[Request]
Gather every line in the records below that contains the word "مصممة" and copy each of those lines in full. Matching is case-sensitive.

Records section start

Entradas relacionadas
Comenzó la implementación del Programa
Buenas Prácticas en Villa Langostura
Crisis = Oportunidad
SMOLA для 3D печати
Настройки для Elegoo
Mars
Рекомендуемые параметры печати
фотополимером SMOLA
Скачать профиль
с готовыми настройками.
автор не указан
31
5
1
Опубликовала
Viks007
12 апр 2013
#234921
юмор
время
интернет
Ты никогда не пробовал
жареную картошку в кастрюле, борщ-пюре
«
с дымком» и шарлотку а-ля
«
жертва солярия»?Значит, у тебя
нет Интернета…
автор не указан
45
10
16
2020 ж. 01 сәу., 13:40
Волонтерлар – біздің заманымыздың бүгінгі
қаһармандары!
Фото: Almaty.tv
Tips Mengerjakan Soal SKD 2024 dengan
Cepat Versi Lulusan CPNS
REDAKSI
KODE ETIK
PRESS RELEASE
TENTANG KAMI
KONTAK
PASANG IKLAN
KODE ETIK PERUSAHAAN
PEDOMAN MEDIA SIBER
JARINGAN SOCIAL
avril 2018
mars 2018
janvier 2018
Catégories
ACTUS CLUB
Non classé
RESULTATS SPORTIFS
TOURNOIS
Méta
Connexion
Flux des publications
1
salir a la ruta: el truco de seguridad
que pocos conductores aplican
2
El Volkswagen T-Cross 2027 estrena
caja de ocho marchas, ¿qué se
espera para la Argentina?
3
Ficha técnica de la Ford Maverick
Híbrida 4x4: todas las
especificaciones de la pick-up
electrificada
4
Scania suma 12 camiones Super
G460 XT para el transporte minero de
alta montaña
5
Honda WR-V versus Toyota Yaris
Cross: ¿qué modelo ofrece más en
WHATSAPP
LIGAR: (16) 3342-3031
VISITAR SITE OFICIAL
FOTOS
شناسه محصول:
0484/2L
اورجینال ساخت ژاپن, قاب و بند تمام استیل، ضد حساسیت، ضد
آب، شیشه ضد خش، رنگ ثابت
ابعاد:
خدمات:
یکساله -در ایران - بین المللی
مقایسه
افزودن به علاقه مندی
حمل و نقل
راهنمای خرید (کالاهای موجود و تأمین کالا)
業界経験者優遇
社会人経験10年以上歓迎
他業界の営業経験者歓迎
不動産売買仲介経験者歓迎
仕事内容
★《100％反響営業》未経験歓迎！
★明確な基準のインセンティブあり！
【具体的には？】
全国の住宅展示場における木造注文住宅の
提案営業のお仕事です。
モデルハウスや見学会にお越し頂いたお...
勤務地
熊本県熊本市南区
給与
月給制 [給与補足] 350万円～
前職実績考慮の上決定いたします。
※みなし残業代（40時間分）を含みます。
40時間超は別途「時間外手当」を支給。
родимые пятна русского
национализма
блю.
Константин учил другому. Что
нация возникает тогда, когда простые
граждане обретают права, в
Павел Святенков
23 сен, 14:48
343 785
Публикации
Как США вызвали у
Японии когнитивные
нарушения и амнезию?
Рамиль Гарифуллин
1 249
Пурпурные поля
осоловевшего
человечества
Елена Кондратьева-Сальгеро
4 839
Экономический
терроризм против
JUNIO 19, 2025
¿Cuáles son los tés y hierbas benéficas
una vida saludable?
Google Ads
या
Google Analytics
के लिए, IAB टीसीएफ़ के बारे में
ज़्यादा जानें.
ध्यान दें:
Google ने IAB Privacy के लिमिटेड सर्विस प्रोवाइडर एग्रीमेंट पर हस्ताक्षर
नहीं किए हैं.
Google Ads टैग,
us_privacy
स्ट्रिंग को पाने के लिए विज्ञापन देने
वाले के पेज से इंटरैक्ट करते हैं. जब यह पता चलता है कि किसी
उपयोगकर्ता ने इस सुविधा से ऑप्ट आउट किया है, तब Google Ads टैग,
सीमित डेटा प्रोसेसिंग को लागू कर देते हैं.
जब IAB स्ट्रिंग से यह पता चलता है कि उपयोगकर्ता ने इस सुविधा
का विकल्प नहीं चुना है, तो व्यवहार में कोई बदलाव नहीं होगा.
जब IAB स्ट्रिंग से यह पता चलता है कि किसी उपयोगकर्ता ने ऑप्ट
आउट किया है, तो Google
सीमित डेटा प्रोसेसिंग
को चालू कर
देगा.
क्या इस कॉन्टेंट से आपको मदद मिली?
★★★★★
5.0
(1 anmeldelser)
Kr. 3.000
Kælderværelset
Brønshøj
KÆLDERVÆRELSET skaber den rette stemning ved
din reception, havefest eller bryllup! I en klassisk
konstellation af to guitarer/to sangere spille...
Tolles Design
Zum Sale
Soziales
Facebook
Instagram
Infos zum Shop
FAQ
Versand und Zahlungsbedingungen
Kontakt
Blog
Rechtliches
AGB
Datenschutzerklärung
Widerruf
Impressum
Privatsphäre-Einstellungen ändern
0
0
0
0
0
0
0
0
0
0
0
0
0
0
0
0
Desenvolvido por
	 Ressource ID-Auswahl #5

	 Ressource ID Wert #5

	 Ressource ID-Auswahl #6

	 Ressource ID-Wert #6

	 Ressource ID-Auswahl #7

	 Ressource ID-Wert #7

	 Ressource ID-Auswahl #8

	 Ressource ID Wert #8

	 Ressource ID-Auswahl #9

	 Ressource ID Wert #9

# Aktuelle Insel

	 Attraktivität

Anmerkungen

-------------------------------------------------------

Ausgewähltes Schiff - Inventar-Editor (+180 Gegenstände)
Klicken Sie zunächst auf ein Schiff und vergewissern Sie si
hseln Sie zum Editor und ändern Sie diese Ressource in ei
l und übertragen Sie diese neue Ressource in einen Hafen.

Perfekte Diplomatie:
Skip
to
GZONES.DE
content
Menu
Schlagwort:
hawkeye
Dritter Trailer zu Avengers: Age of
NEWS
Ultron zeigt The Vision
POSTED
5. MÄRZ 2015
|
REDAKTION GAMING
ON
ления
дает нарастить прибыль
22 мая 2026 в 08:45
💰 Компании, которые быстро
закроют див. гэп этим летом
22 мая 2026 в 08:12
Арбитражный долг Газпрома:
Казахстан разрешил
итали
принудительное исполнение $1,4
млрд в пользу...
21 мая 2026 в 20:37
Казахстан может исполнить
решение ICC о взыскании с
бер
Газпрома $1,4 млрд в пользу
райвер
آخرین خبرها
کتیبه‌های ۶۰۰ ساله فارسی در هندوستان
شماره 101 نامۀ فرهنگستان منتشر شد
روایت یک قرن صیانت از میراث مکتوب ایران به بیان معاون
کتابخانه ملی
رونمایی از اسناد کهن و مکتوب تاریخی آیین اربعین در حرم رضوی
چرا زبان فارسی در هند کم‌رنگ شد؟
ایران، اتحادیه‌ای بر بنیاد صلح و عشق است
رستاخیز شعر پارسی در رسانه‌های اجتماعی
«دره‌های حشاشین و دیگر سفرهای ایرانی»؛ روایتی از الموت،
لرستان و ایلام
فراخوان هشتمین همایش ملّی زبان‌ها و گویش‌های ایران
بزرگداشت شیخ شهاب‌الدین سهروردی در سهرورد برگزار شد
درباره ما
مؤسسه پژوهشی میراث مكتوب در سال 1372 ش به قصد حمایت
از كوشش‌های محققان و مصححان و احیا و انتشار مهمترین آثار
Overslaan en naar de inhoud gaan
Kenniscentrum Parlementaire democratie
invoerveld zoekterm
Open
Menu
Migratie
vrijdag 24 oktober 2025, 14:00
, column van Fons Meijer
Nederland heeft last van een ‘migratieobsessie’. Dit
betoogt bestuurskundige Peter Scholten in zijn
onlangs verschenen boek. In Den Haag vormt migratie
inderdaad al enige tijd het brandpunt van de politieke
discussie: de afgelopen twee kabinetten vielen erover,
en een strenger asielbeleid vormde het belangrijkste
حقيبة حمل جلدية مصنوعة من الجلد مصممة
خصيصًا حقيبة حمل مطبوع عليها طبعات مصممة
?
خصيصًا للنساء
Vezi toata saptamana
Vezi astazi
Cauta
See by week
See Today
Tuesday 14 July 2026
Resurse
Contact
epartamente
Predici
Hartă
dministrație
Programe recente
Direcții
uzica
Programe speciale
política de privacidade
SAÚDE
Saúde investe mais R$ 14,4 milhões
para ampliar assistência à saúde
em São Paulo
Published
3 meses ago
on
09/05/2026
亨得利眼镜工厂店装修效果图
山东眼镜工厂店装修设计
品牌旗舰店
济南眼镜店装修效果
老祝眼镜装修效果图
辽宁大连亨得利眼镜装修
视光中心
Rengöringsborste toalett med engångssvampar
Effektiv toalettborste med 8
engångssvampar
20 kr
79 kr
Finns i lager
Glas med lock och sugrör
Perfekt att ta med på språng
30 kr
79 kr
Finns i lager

Records section end

[Solution to this task]
حقيبة حمل جلدية مصنوعة من الجلد مصممة
خصيصًا حقيبة حمل مطبوع عليها طبعات مصممة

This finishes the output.